Tangential question related to the example kernel: in GPU programming is it idio...

porridgeraisin · 2025-11-07T18:33:12 1762540392

They have made it empty only.

>> out = torch.empty([m, n], dtype=x.dtype, device=x.device)

The accumulator has been initialized to zero, since well, they have to add stuff into it.
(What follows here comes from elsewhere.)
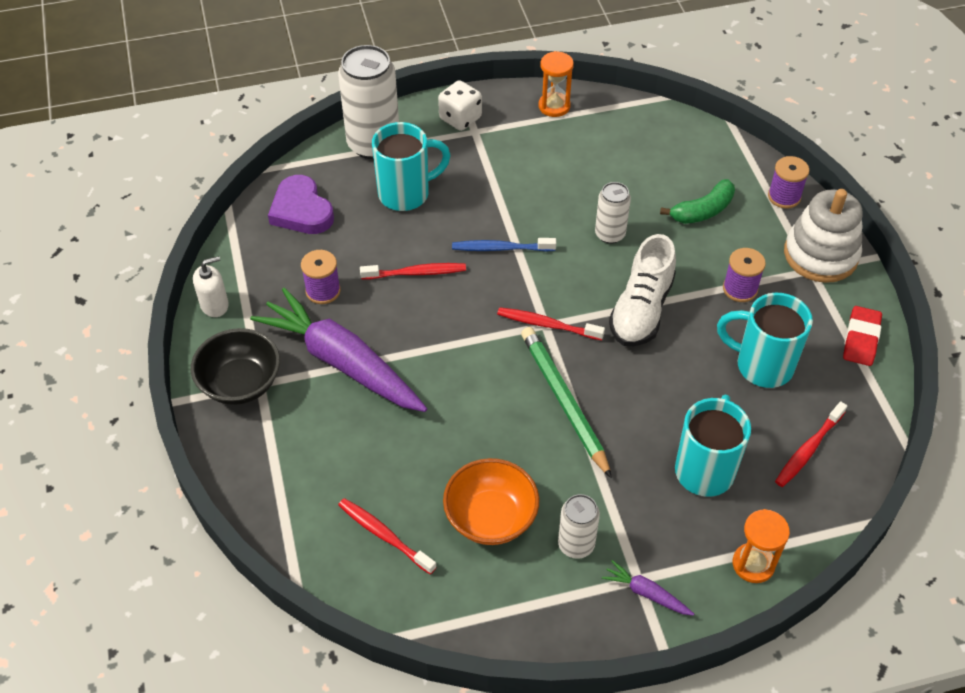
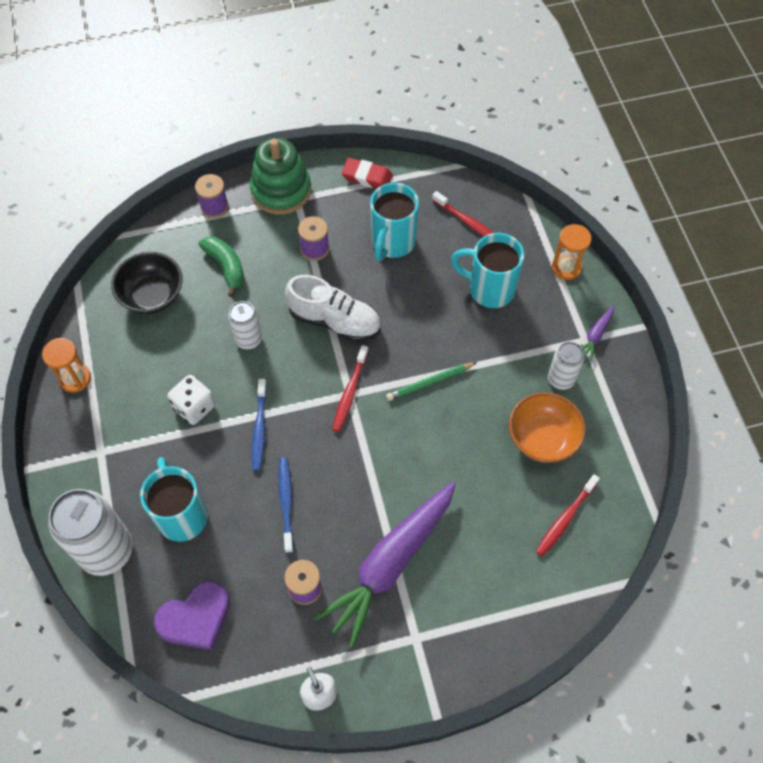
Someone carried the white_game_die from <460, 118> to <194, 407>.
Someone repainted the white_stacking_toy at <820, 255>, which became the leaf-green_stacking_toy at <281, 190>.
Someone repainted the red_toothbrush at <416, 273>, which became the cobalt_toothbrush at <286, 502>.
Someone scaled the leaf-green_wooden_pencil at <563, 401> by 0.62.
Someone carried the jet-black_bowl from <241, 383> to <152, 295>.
>> acc = hl.zeros([tile_m, tile_n], dtype=torch.float32)

> idiomatic

No as far as I have seen they generally try to not initialize if its not necessary.

> overhead

There is the memory bandwidth point as you might expect. But additionally when using high level interfaces like pytorch, when you write torch.zeros(512, 512) in pytorch, it launches a whole kernel (tens of micros) just for that line. So that's cpu -> gpu -> back to cpu, and then it does the next line, where it goes to gpu again and uses that memory. So in these cases you make sure to avoid it if its in a hot path. Ideally you want the 2nd kernel to do the initialization itself. When you write cuda c++ yourself this is how you typically do it. Helion being a compiler might be doing this optimization, but runtime based torch can't clearly.

saagarjha · 2025-11-07T18:31:33 1762540293

It saves a kernel launch and memory bandwidth for a fill kernel. If you’re going to overwrite the data anyway, why bother?